Все, что не имело отношения к этой алхимии зла, не интересовало его. Все те, кто избежал его прожорливости или не был ее объектом, оставляли его холодным, как мрамор. На его кладбище забвения — ни креста, ни благодарности, ни сожаления. Женщины, друзья, дети, внуки — не важно: он приносил их всех в жертву своему искусству.
Он был Пикассо! Он был гений!
Гений не имеет жалости. Она может навредить его сиянию».
К сожалению, как очень верно отметил Вольтер, «гений не дает счастья». Ни самому гению, ни его близким. Более того, гениальность вовсе не исключает ни заблуждений ума, ни ослепления страстями. А вот гений и злодейство — это все-таки две вещи несовместимые…
Марине Пикассо пришлось очень много выстрадать, и все свои фобии она явно получила от дедушки. Он занял в ее жизни огромное место. Даже слишком…
Но став взрослой, она многое поняла, и вот ее конечный вердикт по поводу этого человека:
«Гений Пикассо.
Это словечко “гений”, которым упиваются “специалисты по Пикассо”, возмущает и раздражает меня. Как они могут позволять себе оценивать его творчество на безапелляционном и пышном жаргоне общества посвященных: “испанские переливы красных и огненных тонов”, “космические импульсы штриха”, “проблематика химеричности композиции”?.. Как посмели они присвоить себе право заточить Пикассо и его творчество в крепость, ключи от которой только в их руках?
Пикассо и гениальность… гениальность и Пикассо: два слова слились, чтобы придать содержательность буржуазным обедам.
“Пикассо — это сногсшибательно. Гений в чистом виде! Съешьте еще немного спаржи. Она с наших собственных огородов в Любероне”.
И разговоры у стойки бара.
“Гении… да, о гениях. Был бы я Пикассо, при том, сколько за это платят, я нарисовал бы одну картину и на том успокоился”.
Имя Пикассо — то имя, которое я ношу, стало чем-то вроде аббревиатуры. Его можно прочесть на витринах парфюмерных магазинов, ювелирных лавок, на пепельницах, галстуках, футболках…
Пикассо, этот запретный дедушка, которого я всегда видела в комнатных туфлях, старых шортах и дырявой майке на голое тело, этот испанец, бывший куда больше анархистом, нежели коммунистом, не мог даже представить себе, что настанет день, когда — вне всякой связи с его творчеством — его имя превратится в машину, делающую деньги.
После четырнадцати лет раздумий я отдаю себе отчет, до какой степени тот образ дедушки, что сложился в моей душе, был искаженным, далеким от действительности, ужасающим. Сквозь призму моего отца он был надменным скупердяем. Сквозь призму матери — бесчувственным извращенцем. Окончательно нас добила Жаклин со своим Монсеньором — в ее присутствии он казался жестоким богом ацтеков, любившим празднества с человеческими жертвоприношениями.
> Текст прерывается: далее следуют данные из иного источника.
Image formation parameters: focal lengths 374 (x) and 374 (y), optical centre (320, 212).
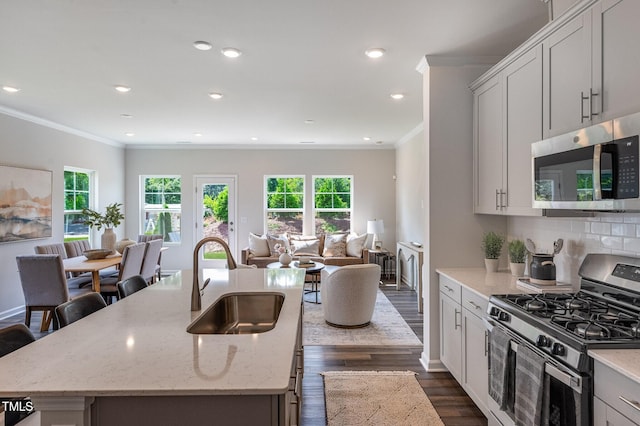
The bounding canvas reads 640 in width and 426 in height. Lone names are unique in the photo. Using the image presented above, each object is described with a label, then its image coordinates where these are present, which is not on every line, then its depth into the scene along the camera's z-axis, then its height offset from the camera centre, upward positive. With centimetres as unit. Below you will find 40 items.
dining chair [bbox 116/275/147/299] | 254 -54
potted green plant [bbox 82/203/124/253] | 525 -19
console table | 525 -89
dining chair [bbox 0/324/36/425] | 133 -52
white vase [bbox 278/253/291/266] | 554 -72
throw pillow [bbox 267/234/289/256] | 718 -61
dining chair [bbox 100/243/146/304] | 452 -73
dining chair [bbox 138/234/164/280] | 661 -49
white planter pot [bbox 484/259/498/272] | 300 -43
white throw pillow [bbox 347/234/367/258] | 706 -65
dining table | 415 -64
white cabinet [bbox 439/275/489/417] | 237 -91
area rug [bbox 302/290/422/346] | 391 -137
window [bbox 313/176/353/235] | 785 +16
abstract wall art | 469 +9
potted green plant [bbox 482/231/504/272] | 298 -32
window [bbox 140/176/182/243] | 775 +11
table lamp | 723 -31
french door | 771 +1
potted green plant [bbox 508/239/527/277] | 281 -35
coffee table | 548 -85
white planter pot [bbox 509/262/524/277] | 281 -44
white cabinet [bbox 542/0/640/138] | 164 +72
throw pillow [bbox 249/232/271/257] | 711 -68
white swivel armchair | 423 -96
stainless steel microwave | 156 +21
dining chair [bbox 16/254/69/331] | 386 -75
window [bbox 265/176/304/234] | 782 +24
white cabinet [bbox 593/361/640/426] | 122 -65
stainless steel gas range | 145 -55
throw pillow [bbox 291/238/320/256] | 717 -70
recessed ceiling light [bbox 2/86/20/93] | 392 +129
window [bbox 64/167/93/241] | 602 +16
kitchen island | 107 -50
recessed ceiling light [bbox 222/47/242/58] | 297 +128
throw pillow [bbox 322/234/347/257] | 713 -68
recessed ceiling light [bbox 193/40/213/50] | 284 +128
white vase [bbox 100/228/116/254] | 524 -43
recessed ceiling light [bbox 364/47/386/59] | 300 +130
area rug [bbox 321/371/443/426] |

Вскормленная этой легендой, я долго считала его единственным виновником наших страданий. Во всем был виноват именно он: в вырождении отца, выходках матери, закате бабушки Ольги, в депрессии и смерти брата Паблито. Я испытывала к нему неприязнь за то, что он не обращал внимания на нашу жизнь и бросил нас на произвол судьбы. Я не могла понять, почему нам с Паблито нельзя повидаться с ним запросто, с глазу на глаз. Я не могла понять, почему он совсем не интересуется своими внуками, в то время как нас порадовала бы и капелька его заинтересованности.
Сегодня <…> я догадываюсь, что дедушку у нас украли. Ведь мы могли бы свободно влиться в его жизнь, но безответственность отца, матери и очередной жены лишила нас тех чувств, возможности проявить которые мы с Паблито выжидали при каждом визите.
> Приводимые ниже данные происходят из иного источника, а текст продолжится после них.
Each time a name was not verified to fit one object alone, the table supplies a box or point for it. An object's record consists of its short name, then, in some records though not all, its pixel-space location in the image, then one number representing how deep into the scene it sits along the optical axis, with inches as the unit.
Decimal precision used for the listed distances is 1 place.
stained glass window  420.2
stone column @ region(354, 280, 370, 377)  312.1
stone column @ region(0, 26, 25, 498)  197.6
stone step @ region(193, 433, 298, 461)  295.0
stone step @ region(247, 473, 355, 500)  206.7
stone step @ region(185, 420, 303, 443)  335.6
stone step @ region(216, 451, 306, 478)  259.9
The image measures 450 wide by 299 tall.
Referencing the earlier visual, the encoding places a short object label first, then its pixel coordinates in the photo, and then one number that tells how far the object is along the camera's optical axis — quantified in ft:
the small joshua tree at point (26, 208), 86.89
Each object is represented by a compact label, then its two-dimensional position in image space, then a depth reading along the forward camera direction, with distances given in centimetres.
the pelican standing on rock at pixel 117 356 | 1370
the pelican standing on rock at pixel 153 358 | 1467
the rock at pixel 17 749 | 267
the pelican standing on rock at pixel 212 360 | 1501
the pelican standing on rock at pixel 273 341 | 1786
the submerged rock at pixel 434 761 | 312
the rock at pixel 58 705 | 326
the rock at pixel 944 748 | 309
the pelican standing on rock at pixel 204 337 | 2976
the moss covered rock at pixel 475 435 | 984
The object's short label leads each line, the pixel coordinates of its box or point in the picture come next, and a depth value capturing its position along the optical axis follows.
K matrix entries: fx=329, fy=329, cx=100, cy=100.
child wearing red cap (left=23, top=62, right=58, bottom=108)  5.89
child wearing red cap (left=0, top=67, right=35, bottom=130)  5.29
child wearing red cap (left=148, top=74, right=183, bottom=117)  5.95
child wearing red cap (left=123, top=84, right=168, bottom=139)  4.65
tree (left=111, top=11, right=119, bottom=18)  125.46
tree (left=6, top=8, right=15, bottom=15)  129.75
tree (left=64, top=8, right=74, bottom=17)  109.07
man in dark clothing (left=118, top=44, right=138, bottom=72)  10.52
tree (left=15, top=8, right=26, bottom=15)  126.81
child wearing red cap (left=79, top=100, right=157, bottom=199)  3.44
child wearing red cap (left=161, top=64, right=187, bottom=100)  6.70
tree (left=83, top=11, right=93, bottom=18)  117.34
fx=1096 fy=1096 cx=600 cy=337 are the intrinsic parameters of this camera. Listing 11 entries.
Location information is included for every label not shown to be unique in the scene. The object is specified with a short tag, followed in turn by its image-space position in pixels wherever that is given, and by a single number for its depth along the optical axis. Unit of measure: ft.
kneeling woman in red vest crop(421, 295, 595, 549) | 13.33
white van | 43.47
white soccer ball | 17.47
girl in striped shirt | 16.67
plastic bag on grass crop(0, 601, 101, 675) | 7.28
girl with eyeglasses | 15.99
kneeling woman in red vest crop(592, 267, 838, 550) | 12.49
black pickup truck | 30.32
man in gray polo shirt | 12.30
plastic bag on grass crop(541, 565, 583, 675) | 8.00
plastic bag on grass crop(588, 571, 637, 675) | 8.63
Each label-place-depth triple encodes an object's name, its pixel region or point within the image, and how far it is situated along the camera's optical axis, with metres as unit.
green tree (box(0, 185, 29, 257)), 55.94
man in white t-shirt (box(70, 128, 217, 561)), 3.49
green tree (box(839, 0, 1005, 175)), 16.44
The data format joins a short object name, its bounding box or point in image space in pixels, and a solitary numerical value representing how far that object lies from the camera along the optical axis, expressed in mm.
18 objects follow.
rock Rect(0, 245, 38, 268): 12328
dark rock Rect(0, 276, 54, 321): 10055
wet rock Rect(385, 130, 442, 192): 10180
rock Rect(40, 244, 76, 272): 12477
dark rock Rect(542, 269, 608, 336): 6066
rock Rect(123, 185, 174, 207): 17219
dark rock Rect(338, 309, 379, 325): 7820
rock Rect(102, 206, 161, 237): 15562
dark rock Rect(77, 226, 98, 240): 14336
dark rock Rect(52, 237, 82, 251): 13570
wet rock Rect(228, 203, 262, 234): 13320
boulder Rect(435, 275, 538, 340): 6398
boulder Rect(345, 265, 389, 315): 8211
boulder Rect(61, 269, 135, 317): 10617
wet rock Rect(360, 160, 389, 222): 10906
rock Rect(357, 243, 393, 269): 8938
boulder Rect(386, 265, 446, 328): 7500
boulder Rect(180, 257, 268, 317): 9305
Заточенный в атмосфере такой сервильности, разве мог этот Земной Бог догадаться, что за каждым нашим визитом в “Калифорнию” таился крик о помощи?
Нам было немного надо: чтобы Пикассо на несколько мгновений спустился с Олимпа и приласкал нас, став обычным дедушкой, какие есть у всех…
Он этого не мог. Отгородившись от всего своим творчеством, он потерял всякий контакт с реальностью и замкнулся в собственном непроницаемом внутреннем мире.
Его творчество было его единственным способом общения, его единственным видением мира. Он еще ребенком был замкнут в аутическом универсуме. В Малаге, учась в школе, пока другие ученики слушали объяснения преподавателя, он неустанно изрисовывал свои тетрадки изображениями голубей и корриды. Он презирал учителей, делавших ему выговор за это. Его рисунки значили больше, чем все уроки арифметики, испанского языка или истории.